Well it depends on how you decide to treat asymptotic behavior, i.e. - is the solid illuminated at the tangent of a ray? In a practical sense, because of light diffusion it would, but then your question seems pretty theoretical.

For $2$ dimensions: $$x^2+y^2 = 1.$$

Let light source $1$ be at $(0, \infty)$, and source $2$ at $(0, -\infty)$. This would basically make tangents with the circle at essentially $(1,0)$, and $(-1,0)$.

For $n$ dimensions:

$$x_1^2+x_2^2+ \cdots + x_n^2 =1.$$

It's basically the same, where you take a vector, place it at infinity: $(0,0, \dots, \infty)$, $(0,0, \dots, -\infty)$.

A similar behaviour with tangents occurs, although they'd happen along a region, rather than just a pair of points.

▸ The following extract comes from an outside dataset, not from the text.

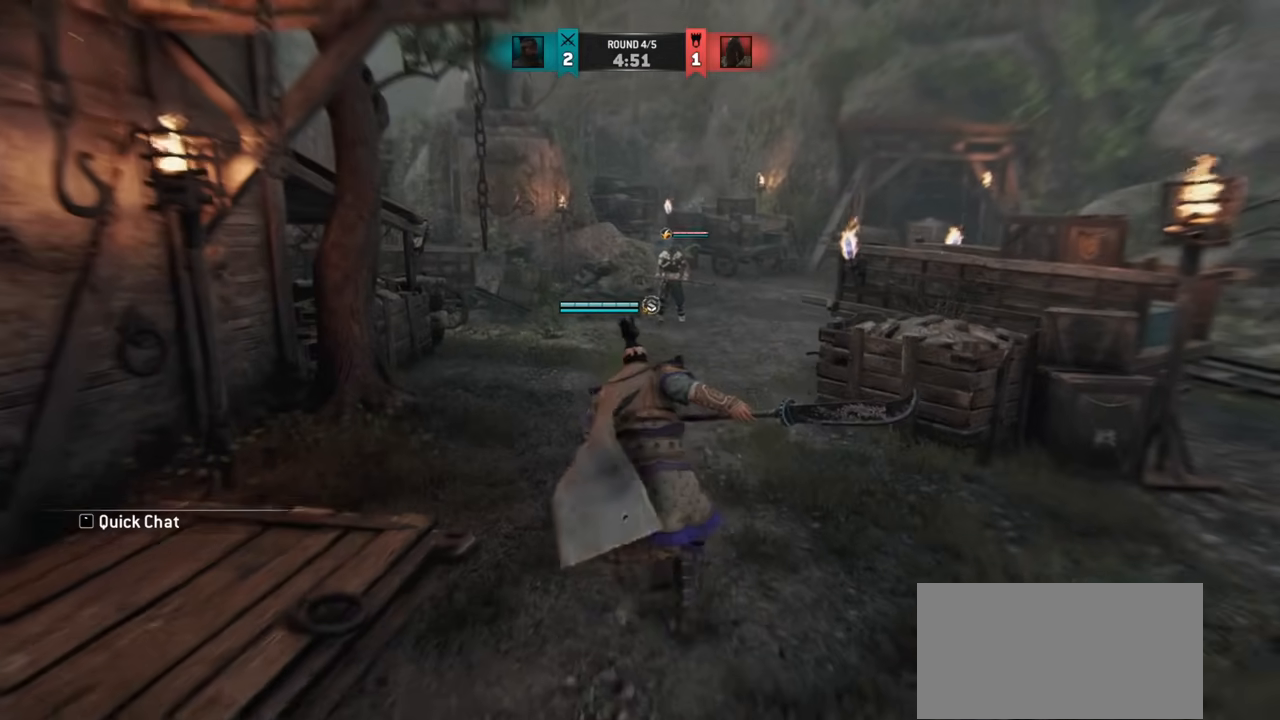
{"keys": ["d", "w"], "mouse": [], "events": [[134, "d", "down"], [334, "d", "up"], [467, "d", "down"]]}
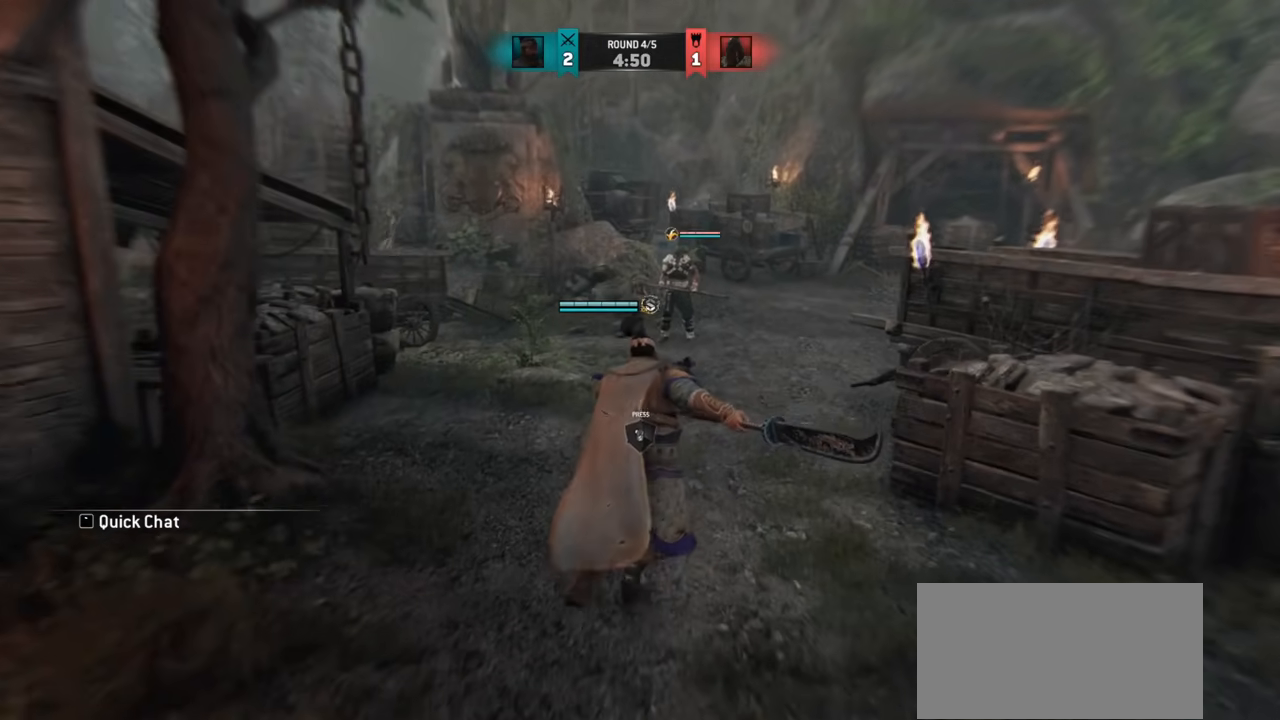
{"keys": ["d", "w"], "mouse": [], "events": [[200, "d", "up"], [417, "d", "down"]]}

If you must shed light on those tangents, I guess things get a little more complicated, and $4$ sources of light would be your best bet. This should be correct no matter which dimension, because light sources technically should radiate in all directions anyway, and it's really obvious given the fact that you can always break down the problem into 2d, and it'll be exactly the same, no matter where in the many dimensions you take it in.

Edit: This is mainly because if you place a point at $(0,0, \dots, \infty)$, if you look at it from a 2d perspective from any plane that does not include infinity, the light source basically shines directly onto the solid, since the point actually lies within the region.